Hopefully at least the hardest hit places from the first wave don’t get as bad this time.
You did the best thing you could given what you knew at the time, that’s all anyone could do. When this is over I hope everyone involved in front line care gets the support they need to deal with the mental side of this.
Hopefully that guy made it, and I’m sure you’ve made calls that saved lives in COVID-19 patients. Remember that too.
It’s completely insane that this is unfolding with zero hope of any federal response for over two months and a President and half the country worried about a literal alternate universe where the election was stolen.
Bad news: My nephew (and the rest of his family) are currently quarantined and awaiting test results after one of his classmates tested positive.
Good news: He’s apparently still in good spirits. He just had the following convo with my brother:
- Hey Dad?
- Yes, son?
- Why does President Trump hate raccoons?
- I don’t know, why?
- Because they always wear masks!
Variance: His parents are now fully locked down with 2 kids and a massive supply of candy that was purchased at a post Halloween sale.
My decision to be so strict since March has definitely been at least 50% in consideration of essential workers and how our actions effect their lives.
Jesus fucking Christ. No liability shield, period.
https://twitter.com/tvietor08/status/1329244603757727746?s=21
In Australia we have a comedy group that run a website who will call up any News Corp publication, wait on hold and cancel on ,your behalf.
- John Casey, an upper-level manager at the plant, is alleged to have explicitly directed supervisors to ignore symptoms of COVID-19, telling them to show up to work even if they were exhibiting symptoms of the virus. Casey reportedly referred to COVID-19 as the “glorified flu” and told workers not to worry about it because “it’s not a big deal” and “everyone is going to get it.” On one occasion, Casey intercepted a sick supervisor who was on his way to be tested and ordered him to get back to work, saying, “We all have symptoms — you have a job to do.” After one employee vomited on the production line, managers reportedly allowed the man to continue working and then return to work the next day.
Um, yeah.

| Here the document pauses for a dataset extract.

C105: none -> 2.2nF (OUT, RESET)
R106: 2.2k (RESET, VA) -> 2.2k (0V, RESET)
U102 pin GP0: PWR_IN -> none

Totally gross! You’ll never find that in my freezer! No sirree Bob.
I genuinely hope this is not sarcasm.
When I was a kid Tyson and Perdue were two brands mom always refused to buy because of how unsanitary their plants are. Also she absolutely never bought ground beef.
It’s weird to have such a strong opinion about formed and breaded chicken bits. I’m honestly unsure what I am supposed to be horrified by here.
My opinion about Tyson is more due to their union busting practices. Perdue may be just as bad, but due to circumstances I just happened to know a lot about Tyson doing this back in the early nineties and it always stuck with me to avoid them. (Although my wife still buys the shit occasionally even though I’ve asked her a dozen times to not purchase their products.)